OBJECTIVE ->
Reproduce every line of all the items below character for character.

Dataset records
::::::
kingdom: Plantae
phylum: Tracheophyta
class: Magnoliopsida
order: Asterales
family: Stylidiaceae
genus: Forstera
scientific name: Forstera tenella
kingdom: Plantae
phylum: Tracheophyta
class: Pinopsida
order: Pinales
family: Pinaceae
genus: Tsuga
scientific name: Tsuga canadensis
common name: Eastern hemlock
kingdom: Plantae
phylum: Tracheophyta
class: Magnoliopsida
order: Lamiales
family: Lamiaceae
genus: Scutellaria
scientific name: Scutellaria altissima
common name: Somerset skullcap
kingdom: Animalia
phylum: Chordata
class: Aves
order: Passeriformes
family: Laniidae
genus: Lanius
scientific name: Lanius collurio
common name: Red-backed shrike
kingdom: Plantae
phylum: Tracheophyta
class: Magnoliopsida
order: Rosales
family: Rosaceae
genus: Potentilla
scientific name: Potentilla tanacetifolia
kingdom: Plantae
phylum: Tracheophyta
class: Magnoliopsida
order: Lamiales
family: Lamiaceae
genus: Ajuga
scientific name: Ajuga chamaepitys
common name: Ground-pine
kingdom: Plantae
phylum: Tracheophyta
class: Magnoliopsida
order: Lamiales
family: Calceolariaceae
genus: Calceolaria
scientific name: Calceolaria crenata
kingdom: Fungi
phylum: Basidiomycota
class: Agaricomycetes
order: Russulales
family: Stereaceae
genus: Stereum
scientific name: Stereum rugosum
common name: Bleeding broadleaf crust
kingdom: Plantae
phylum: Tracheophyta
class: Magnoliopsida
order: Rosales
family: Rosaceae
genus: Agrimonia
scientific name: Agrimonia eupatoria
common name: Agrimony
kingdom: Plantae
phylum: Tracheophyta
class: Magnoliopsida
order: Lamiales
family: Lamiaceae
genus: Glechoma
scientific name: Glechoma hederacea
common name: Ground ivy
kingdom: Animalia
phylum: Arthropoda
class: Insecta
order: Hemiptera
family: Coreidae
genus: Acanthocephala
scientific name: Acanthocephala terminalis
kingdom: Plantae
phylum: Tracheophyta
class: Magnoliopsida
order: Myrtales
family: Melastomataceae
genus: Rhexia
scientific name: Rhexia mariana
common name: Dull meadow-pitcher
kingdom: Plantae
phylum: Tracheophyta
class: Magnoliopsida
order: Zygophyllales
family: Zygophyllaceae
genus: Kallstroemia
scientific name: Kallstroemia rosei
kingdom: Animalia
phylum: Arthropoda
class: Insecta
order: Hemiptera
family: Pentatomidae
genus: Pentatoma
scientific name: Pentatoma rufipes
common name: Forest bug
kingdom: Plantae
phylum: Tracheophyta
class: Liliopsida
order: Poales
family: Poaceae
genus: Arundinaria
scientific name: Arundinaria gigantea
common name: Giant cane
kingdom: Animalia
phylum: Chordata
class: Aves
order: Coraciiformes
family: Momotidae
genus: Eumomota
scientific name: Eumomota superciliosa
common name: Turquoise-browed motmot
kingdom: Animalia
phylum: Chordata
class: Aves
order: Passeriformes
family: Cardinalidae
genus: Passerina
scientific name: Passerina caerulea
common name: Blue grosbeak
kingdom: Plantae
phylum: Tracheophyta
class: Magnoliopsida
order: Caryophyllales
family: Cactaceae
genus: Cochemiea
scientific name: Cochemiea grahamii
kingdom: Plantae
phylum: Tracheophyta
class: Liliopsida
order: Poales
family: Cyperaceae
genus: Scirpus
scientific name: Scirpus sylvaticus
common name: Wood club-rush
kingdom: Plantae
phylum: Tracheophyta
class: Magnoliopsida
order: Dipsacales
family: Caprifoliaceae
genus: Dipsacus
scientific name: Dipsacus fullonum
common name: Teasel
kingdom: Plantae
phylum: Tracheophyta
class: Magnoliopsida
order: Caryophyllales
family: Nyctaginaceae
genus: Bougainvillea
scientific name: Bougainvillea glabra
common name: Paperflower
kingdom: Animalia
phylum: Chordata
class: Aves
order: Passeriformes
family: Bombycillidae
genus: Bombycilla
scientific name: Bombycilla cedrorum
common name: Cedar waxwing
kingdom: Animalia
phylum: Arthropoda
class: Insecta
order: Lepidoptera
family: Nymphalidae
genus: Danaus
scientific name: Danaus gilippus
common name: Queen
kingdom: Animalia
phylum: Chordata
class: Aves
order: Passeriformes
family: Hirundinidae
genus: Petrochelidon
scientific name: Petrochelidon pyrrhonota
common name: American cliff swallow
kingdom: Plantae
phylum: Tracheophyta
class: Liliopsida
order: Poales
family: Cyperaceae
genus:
::::::
WORKED ANSWER ->
kingdom: Plantae
phylum: Tracheophyta
class: Magnoliopsida
order: Asterales
family: Stylidiaceae
genus: Forstera
scientific name: Forstera tenella
kingdom: Plantae
phylum: Tracheophyta
class: Pinopsida
order: Pinales
family: Pinaceae
genus: Tsuga
scientific name: Tsuga canadensis
common name: Eastern hemlock
kingdom: Plantae
phylum: Tracheophyta
class: Magnoliopsida
order: Lamiales
family: Lamiaceae
genus: Scutellaria
scientific name: Scutellaria altissima
common name: Somerset skullcap
kingdom: Animalia
phylum: Chordata
class: Aves
order: Passeriformes
family: Laniidae
genus: Lanius
scientific name: Lanius collurio
common name: Red-backed shrike
kingdom: Plantae
phylum: Tracheophyta
class: Magnoliopsida
order: Rosales
family: Rosaceae
genus: Potentilla
scientific name: Potentilla tanacetifolia
kingdom: Plantae
phylum: Tracheophyta
class: Magnoliopsida
order: Lamiales
family: Lamiaceae
genus: Ajuga
scientific name: Ajuga chamaepitys
common name: Ground-pine
kingdom: Plantae
phylum: Tracheophyta
class: Magnoliopsida
order: Lamiales
family: Calceolariaceae
genus: Calceolaria
scientific name: Calceolaria crenata
kingdom: Fungi
phylum: Basidiomycota
class: Agaricomycetes
order: Russulales
family: Stereaceae
genus: Stereum
scientific name: Stereum rugosum
common name: Bleeding broadleaf crust
kingdom: Plantae
phylum: Tracheophyta
class: Magnoliopsida
order: Rosales
family: Rosaceae
genus: Agrimonia
scientific name: Agrimonia eupatoria
common name: Agrimony
kingdom: Plantae
phylum: Tracheophyta
class: Magnoliopsida
order: Lamiales
family: Lamiaceae
genus: Glechoma
scientific name: Glechoma hederacea
common name: Ground ivy
kingdom: Animalia
phylum: Arthropoda
class: Insecta
order: Hemiptera
family: Coreidae
genus: Acanthocephala
scientific name: Acanthocephala terminalis
kingdom: Plantae
phylum: Tracheophyta
class: Magnoliopsida
order: Myrtales
family: Melastomataceae
genus: Rhexia
scientific name: Rhexia mariana
common name: Dull meadow-pitcher
kingdom: Plantae
phylum: Tracheophyta
class: Magnoliopsida
order: Zygophyllales
family: Zygophyllaceae
genus: Kallstroemia
scientific name: Kallstroemia rosei
kingdom: Animalia
phylum: Arthropoda
class: Insecta
order: Hemiptera
family: Pentatomidae
genus: Pentatoma
scientific name: Pentatoma rufipes
common name: Forest bug
kingdom: Plantae
phylum: Tracheophyta
class: Liliopsida
order: Poales
family: Poaceae
genus: Arundinaria
scientific name: Arundinaria gigantea
common name: Giant cane
kingdom: Animalia
phylum: Chordata
class: Aves
order: Coraciiformes
family: Momotidae
genus: Eumomota
scientific name: Eumomota superciliosa
common name: Turquoise-browed motmot
kingdom: Animalia
phylum: Chordata
class: Aves
order: Passeriformes
family: Cardinalidae
genus: Passerina
scientific name: Passerina caerulea
common name: Blue grosbeak
kingdom: Plantae
phylum: Tracheophyta
class: Magnoliopsida
order: Caryophyllales
family: Cactaceae
genus: Cochemiea
scientific name: Cochemiea grahamii
kingdom: Plantae
phylum: Tracheophyta
class: Liliopsida
order: Poales
family: Cyperaceae
genus: Scirpus
scientific name: Scirpus sylvaticus
common name: Wood club-rush
kingdom: Plantae
phylum: Tracheophyta
class: Magnoliopsida
order: Dipsacales
family: Caprifoliaceae
genus: Dipsacus
scientific name: Dipsacus fullonum
common name: Teasel
kingdom: Plantae
phylum: Tracheophyta
class: Magnoliopsida
order: Caryophyllales
family: Nyctaginaceae
genus: Bougainvillea
scientific name: Bougainvillea glabra
common name: Paperflower
kingdom: Animalia
phylum: Chordata
class: Aves
order: Passeriformes
family: Bombycillidae
genus: Bombycilla
scientific name: Bombycilla cedrorum
common name: Cedar waxwing
kingdom: Animalia
phylum: Arthropoda
class: Insecta
order: Lepidoptera
family: Nymphalidae
genus: Danaus
scientific name: Danaus gilippus
common name: Queen
kingdom: Animalia
phylum: Chordata
class: Aves
order: Passeriformes
family: Hirundinidae
genus: Petrochelidon
scientific name: Petrochelidon pyrrhonota
common name: American cliff swallow
kingdom: Plantae
phylum: Tracheophyta
class: Liliopsida
order: Poales
family: Cyperaceae
genus:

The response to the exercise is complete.